TL;DR
Crypto VC funding returned in March with a sharp increase, reversing a multi-month slowdown and reaching levels last seen in 2022. The surge comes despite broader market uncertainty, suggesting long-term capital continues to back blockchain infrastructure and core development rather than short-term speculation.
March recorded 107 funding rounds totaling $5.95B, ending a five-month cooling period that began in October 2025. The recovery in crypto VC funding highlights how institutional investors move counter to retail sentiment, deploying capital during quieter market phases.
Coinbase Ventures and Animoca Brands led 10 rounds, reasserting their presence after a period of reduced activity. Among the largest deals, OpenFX secured $94M to expand its stablecoin-based payment network, while ZODL raised $25M, tied to the Zcash ecosystem.
Most funding targeted infrastructure such as DEXs, liquidity layers, and scalability solutions. Seed-stage projects remained numerous, but a significant portion of capital flowed into late-stage and undisclosed rounds, signaling a focus on scaling rather than experimentation.
This trend aligns with broader industry patterns. Even as token prices faced pressure, developers continued building, and venture capital followed fundamentals rather than momentum.

While crypto VC funding surged, retail-driven fundraising told a different story. IDO activity raised just $46M across 37 rounds, reflecting reduced appetite for new tokens.

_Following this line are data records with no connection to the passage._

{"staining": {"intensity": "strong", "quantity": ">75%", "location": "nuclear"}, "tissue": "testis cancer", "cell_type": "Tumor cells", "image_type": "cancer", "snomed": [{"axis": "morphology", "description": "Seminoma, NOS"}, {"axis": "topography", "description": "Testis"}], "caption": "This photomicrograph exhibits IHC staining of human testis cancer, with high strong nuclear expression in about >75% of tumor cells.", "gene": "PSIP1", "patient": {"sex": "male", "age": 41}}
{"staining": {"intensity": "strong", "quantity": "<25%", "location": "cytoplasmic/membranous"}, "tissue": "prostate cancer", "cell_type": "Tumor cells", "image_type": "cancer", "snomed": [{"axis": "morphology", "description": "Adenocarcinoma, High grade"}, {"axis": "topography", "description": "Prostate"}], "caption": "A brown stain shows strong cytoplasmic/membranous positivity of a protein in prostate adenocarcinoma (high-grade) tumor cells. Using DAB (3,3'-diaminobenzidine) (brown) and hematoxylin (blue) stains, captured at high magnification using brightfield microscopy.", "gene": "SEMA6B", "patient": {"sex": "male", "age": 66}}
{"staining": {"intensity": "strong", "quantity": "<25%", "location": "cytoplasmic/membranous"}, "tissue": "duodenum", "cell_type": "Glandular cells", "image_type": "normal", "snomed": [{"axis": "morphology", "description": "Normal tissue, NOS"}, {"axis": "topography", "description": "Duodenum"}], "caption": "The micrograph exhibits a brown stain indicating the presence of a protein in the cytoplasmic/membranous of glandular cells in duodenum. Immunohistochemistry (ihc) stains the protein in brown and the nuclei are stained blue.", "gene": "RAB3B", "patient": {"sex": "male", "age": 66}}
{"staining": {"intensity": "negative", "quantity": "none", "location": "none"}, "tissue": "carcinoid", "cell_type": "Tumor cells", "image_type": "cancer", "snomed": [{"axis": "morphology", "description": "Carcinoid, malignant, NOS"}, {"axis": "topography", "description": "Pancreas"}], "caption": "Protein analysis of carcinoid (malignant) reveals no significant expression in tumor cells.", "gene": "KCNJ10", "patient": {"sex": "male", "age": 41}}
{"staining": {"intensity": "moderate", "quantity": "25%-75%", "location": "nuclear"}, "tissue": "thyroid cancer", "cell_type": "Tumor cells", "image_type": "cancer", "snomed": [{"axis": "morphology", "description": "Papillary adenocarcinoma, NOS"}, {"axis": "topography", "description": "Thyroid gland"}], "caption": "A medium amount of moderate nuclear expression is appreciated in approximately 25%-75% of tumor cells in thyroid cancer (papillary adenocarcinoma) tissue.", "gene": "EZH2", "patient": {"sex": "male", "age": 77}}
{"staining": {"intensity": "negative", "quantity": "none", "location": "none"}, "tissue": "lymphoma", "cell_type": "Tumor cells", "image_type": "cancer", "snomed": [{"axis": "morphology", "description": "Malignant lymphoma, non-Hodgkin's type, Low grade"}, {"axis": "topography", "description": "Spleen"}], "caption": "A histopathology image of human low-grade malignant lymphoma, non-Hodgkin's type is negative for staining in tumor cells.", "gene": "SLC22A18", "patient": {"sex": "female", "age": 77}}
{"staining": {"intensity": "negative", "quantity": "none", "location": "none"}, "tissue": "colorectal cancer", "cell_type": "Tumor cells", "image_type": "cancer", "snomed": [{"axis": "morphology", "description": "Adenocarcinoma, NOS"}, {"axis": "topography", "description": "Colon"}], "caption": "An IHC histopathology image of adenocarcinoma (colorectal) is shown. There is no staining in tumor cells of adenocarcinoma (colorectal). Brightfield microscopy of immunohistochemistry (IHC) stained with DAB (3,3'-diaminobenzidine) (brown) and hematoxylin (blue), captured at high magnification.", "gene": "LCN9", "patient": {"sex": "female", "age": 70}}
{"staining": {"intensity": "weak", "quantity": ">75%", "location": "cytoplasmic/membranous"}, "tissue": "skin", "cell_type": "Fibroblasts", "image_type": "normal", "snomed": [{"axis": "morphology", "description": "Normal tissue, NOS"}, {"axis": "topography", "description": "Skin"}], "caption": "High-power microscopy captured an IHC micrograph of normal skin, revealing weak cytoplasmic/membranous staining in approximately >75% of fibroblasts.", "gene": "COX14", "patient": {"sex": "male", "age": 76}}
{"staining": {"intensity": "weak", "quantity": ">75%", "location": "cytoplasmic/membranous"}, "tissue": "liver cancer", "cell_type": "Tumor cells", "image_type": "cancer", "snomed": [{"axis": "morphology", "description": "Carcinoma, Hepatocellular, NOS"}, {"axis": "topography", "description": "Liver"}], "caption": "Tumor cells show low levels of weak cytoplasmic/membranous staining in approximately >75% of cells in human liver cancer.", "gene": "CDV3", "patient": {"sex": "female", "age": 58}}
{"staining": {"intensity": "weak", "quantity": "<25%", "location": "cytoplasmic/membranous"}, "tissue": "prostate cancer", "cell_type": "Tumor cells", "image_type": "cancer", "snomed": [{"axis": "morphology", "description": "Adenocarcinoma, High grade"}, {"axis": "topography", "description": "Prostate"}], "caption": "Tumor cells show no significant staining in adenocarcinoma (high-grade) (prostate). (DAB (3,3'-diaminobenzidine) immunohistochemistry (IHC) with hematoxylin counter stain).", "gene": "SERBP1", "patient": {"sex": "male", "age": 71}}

Launchpads saw lower engagement as many newly issued assets failed to maintain value after listing, discouraging smaller investors. This shift shows declining short-term speculation among retail participants.
Solana and Base led IDO activity with 8 rounds each, maintaining some ecosystem traction. However, overall participation remained subdued, especially after a slowdown on BNB Chain.
Returns varied widely across platforms. Binance Wallet and MEXC posted the strongest results, while smaller launchpads often underperformed. In response, many projects delayed token launches or shifted toward stablecoin-based yield models.
The divergence between strong VC inflows and weak retail demand suggests a market undergoing recalibration rather than contraction.
In conclusion, March marked a turning point for crypto VC funding, with institutional capital returning to support long-term development. While retail participation remains cautious, the renewed pace of investment points to a sector focused on infrastructure, sustainability, and gradual expansion rather than speculative cycles.